== DATA FOR REVIEW

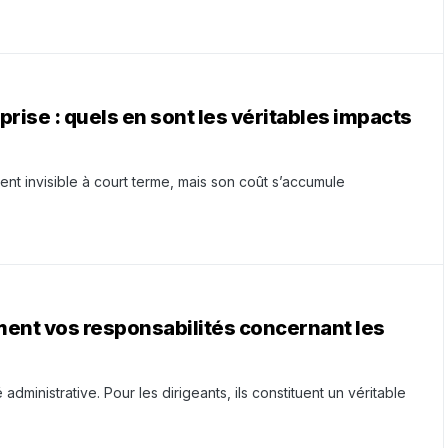
ise : quels en sont les véritables impacts
nt invisible à court terme, mais son coût s’accumule
ent vos responsabilités concernant les
ministrative. Pour les dirigeants, ils constituent un véritable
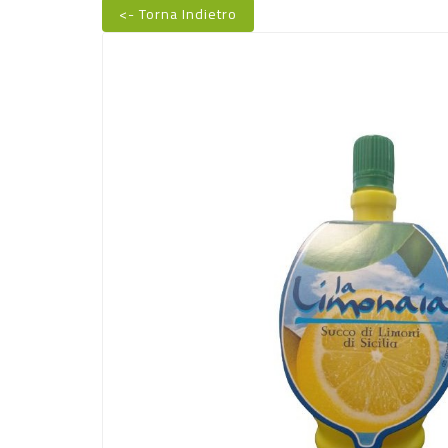
<- Torna Indietro
Nuovo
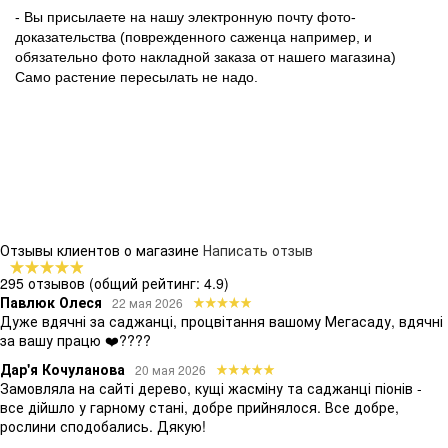
- Вы присылаете на нашу электронную почту фото-
доказательства (поврежденного саженца например, и
обязательно фото накладной заказа от нашего магазина)
Само растение пересылать не надо.
Отзывы клиентов о магазине
Написать отзыв
295 отзывов
(общий рейтинг: 4.9)
Павлюк Олеся
22 мая 2026
Дуже вдячні за саджанці, процвітання вашому Мегасаду, вдячні
за вашу працю ❤️????
Дар'я Кочуланова
20 мая 2026
Замовляла на сайті дерево, кущі жасміну та саджанці піонів -
все дійшло у гарному стані, добре прийнялося. Все добре,
рослини сподобались. Дякую!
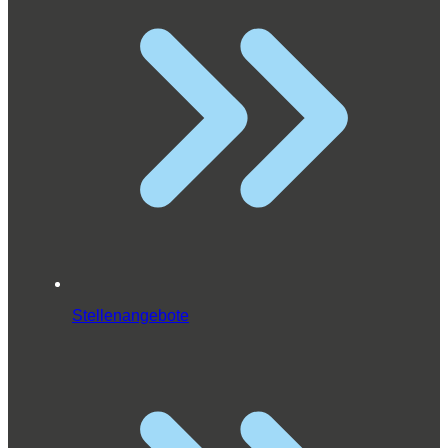
Stellenangebote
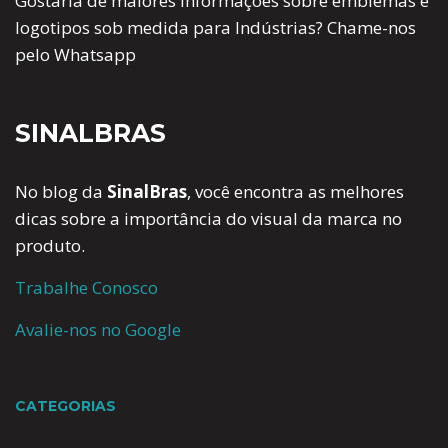
Gostaria de maiores informações sobre emblemas e
logotipos sob medida para Indústrias? Chame-nos
pelo Whatsapp
SINALBRAS
No blog da
SinalBras
, você encontra as melhores
dicas sobre a importância do visual da marca no
produto.
Trabalhe Conosco
Avalie-nos no Google
CATEGORIAS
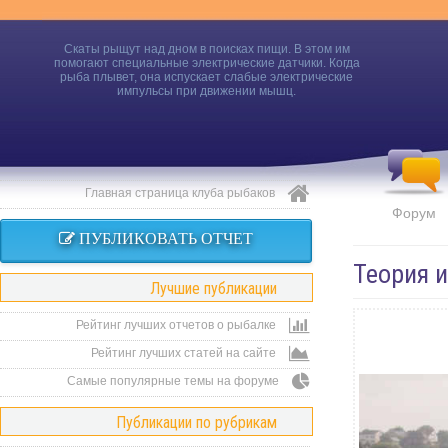
Скаты рыщут над дном в поисках пищи. В этом им
помогают специальные электрические датчики. Когда
рыба плывет, она испускает слабые электрические
импульсы при движении мышц.
Главная страница клуба рыбаков
Форум
ПУБЛИКОВАТЬ ОТЧЕТ
Теория 
Лучшие публикации
Рейтинг лучших отчетов о рыбалке
Рейтинг лучших статей на сайте
Самые популярные темы на форуме
Публикации по рубрикам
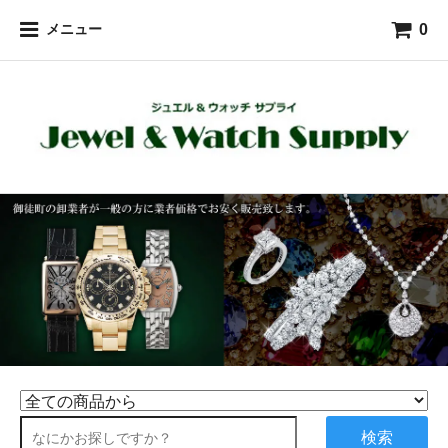
0
メニュー
検索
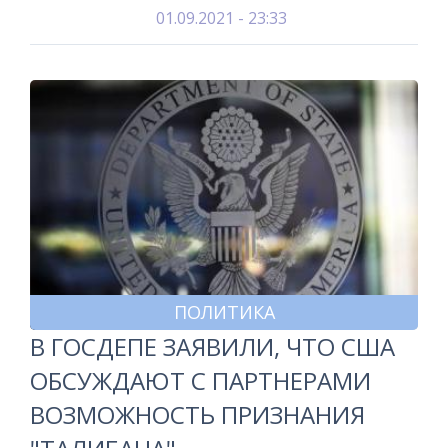
01.09.2021 - 23:33
ПОЛИТИКА
В ГОСДЕПЕ ЗАЯВИЛИ, ЧТО США
ОБСУЖДАЮТ С ПАРТНЕРАМИ
ВОЗМОЖНОСТЬ ПРИЗНАНИЯ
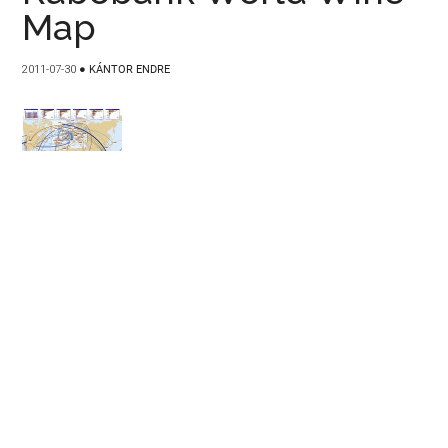
Map
2011-07-30
●
KÁNTOR ENDRE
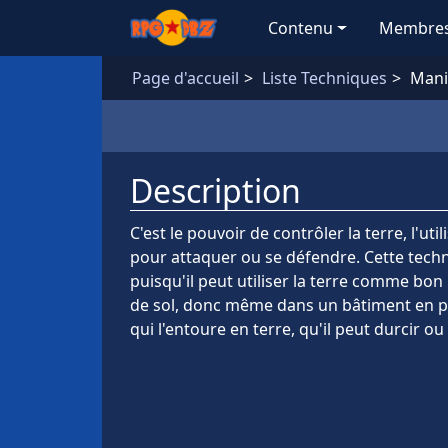
Aller au contenu principal
Contenu
Membre
Page d'accueil
Liste Techniques
Manip
Description
C'est le pouvoir de contrôler la terre, l'uti
pour attaquer ou se défendre. Cette techn
puisqu'il peut utiliser la terre comme bon
de sol, donc même dans un bâtiment en pie
qui l'entoure en terre, qu'il peut durcir ou 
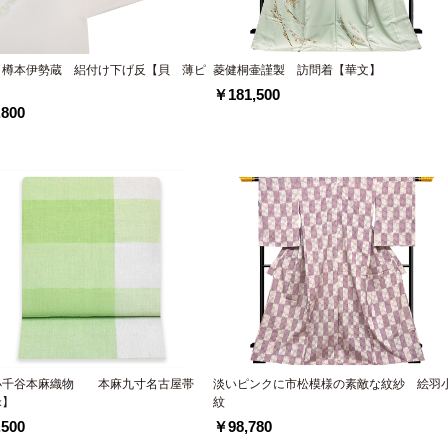
 樽本伊勢蔵 絽付け下げ反【貝 薄ピ
菱健桐壷謹製 訪問着【華文】
】
￥181,500
800
小千谷本麻織物 本麻九寸名古屋帯
淡いピンクに市松模様の素敵な紋紗 絵羽
緑】
紋
500
￥98,780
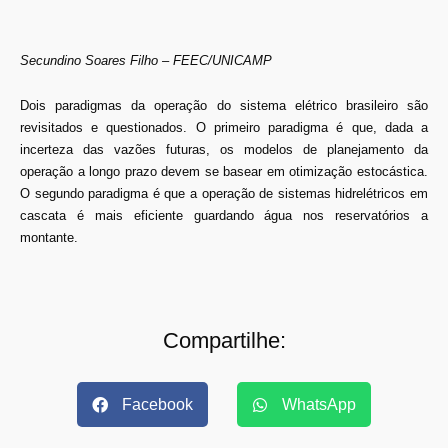
Secundino Soares Filho – FEEC/UNICAMP
Dois paradigmas da operação do sistema elétrico brasileiro são
revisitados e questionados. O primeiro paradigma é que, dada a
incerteza das vazões futuras, os modelos de planejamento da
operação a longo prazo devem se basear em otimização estocástica.
O segundo paradigma é que a operação de sistemas hidrelétricos em
cascata é mais eficiente guardando água nos reservatórios a
montante.
Compartilhe:
Facebook
WhatsApp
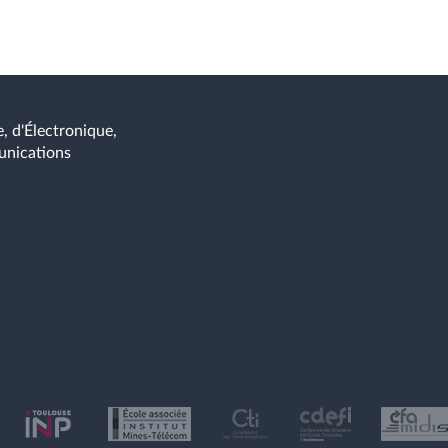
, d'Électronique,
unications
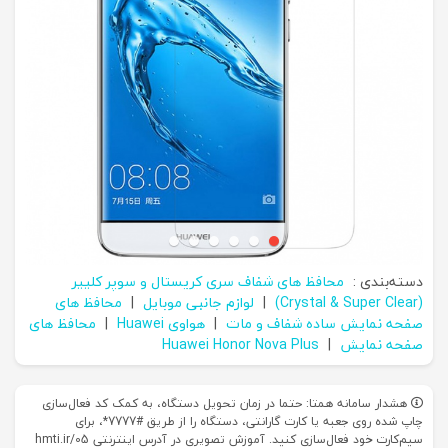
دسته‌بندی :
محافظ های شفاف سری کریستال و سوپر کلییر
(Crystal & Super Clear)
|
لوازم جانبی موبایل
|
محافظ های
صفحه نمایش ساده شفاف و مات
|
هواوی Huawei
|
محافظ های
صفحه نمایش
|
Huawei Honor Nova Plus
هشدار سامانه همتا: حتما در زمان تحویل دستگاه، به کمک کد فعال‌سازی
چاپ شده روی جعبه یا کارت گارانتی، دستگاه را از طریق #7777*، برای
سیم‌کارت خود فعال‌سازی کنید. آموزش تصویری در آدرس اینترنتی hmti.ir/05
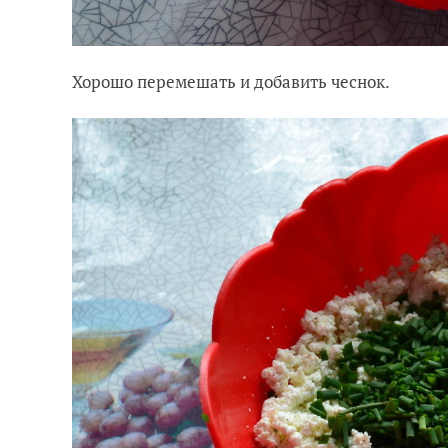
Хорошо перемешать и добавить чеснок.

====

> **TASK BRIEF**:
Read through the entries and count the lines where "شفاف" appears; respond with the number only.

> **SOLVED EXERCISE**:
2